At a time when there is so much concern about the pantechnicons of paperwork clogging up the education system we are loath to suggest that anyone should do any extra reading. But it does appear that Margaret Hodge, the outspoken chairwoman of the Commons Select Committee on Education, may need to spend more time in the Commons library before she makes her next important speech.
For last Thursday Mrs Hodge did something remarkable: she managed to make teachers even more disgruntled than they already were. While they were voting for action in protest at over-exposure to after-school meetings and all manner of report-writing activities, Mrs Hodge was adding to teachers' woes by proposing that their pay should in future be dependent on inspectors' ratings and pupils' results.
Her timing was deliciously ironic because it is exactly 100 years since a stake was finally driven through the heart of the notorious Victorian "payment-by-results" system. But it is unlikely that she was aware of the anniversary: someone with a stronger grasp of education history would surely not have advocated such an eccentric policy.
The original results-related system of funding elementary schools was introduced in the Revised Code of 1862, which stipulated that every scholar for whom grants were claimed had to be examined by an inspector in reading, writing and arithmetic.
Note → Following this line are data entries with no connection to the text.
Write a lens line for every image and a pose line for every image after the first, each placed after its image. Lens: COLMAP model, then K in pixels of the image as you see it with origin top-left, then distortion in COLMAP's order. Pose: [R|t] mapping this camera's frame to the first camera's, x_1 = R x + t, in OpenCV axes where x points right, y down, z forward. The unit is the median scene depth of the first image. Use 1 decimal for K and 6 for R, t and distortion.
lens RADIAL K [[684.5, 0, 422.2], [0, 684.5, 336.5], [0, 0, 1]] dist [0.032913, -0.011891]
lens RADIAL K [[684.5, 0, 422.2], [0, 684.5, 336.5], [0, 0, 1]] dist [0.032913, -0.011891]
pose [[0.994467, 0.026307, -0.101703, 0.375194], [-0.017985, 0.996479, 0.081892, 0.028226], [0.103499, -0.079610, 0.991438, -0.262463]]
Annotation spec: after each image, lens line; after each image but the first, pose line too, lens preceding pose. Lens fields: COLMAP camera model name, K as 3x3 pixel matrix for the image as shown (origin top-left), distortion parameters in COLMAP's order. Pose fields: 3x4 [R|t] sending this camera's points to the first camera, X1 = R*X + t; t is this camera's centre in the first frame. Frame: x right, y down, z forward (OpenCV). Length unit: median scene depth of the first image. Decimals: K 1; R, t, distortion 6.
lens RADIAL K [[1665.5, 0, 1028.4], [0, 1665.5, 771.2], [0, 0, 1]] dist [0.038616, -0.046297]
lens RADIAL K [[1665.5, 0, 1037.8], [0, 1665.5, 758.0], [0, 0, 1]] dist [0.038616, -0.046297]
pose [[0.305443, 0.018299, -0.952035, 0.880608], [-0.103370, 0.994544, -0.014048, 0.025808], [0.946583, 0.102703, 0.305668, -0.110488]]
And though the funding system staggered on in modified forms for more than 30 years, the poet Matthew Arnold, the most illustrious of all English school inspectors, never withdrew the critical conclusion he reached in 1867:
"A change in the Education Department's regulations which, by making two-thirds of the government grant dependent upon a mechanical examination, inevitably gives a mechanical turn to the school teaching, a mechanical turn to the inspection I More free play for the inspector, and more free play, in consequence, for the teacher is what is wanted."
But that was all unimaginably long ago, some may say. What does it matter if the Victorians had more liberal views on education than some Labour politicians do today? The important questions are whether such a salary system could be established, and if it could, would it help to raise education standards? The answer to both questions is almost certainly "No".
Even OFSTED's own research has shown that two inspectors will quite often disagree on the grade that a lesson merits. It therefore seems especially odd to hear Mrs Hodge, who has lately been at loggerheads with the chief inspector, stating that a teacher's salary could be partly based on an OFSTED team's judgment.
The connection between teaching prowess and children's results may seem - superficially - to be a more objective measure. But no statistician has yet devised a "value-added" formula that unfailingly reveals exactly how much an individual class teacher has contributed to his or her pupils' development. Many other variables have to be considered, such as family background, school ethos, the socio-economic status of fellow pupils, and input from other peripatetic and part-time staff.
Of course, the Government could always try to circumvent that problem by emulating the state of Kentucky which awarded cash bonuses to schools - rather than individual teachers. But in each of the Kentucky schools visited by researchers assessing the impact of the scheme three years ago the division of the spoils had proved inordinately time-consuming, and sometimes disastrously divisive.
At one school the teachers decided not to share any money with "below-stairs" colleagues. As a result, they and the classroom assistants could no longer look one another in the eye - and the cooks stopped speaking to everyone.
Suffice to say, both Matthew Arnold and Kentucky have seen different versions of Mrs Hodge's future, and neither worked. David Blunkett probably realises that, but just to remove any lingering doubt he should signal that Mrs Hodge's idea is not a practicable option.
If he is serious about trying to improve teachers' morale he will also acknowledge that the bureaucracy of teaching has become unacceptably bloated in recent years - a fact that was recognised by the recent Government working group report on this problem. Of course he could draw attention to the low voting figures in the NUT and NASUWT workload ballots that came out in favour of action. But there is no pressing need to score points of this kind. Easter, after all, is a time for generosity and mutual understanding - even though the teacher union conferences may sometimes suggest otherwise.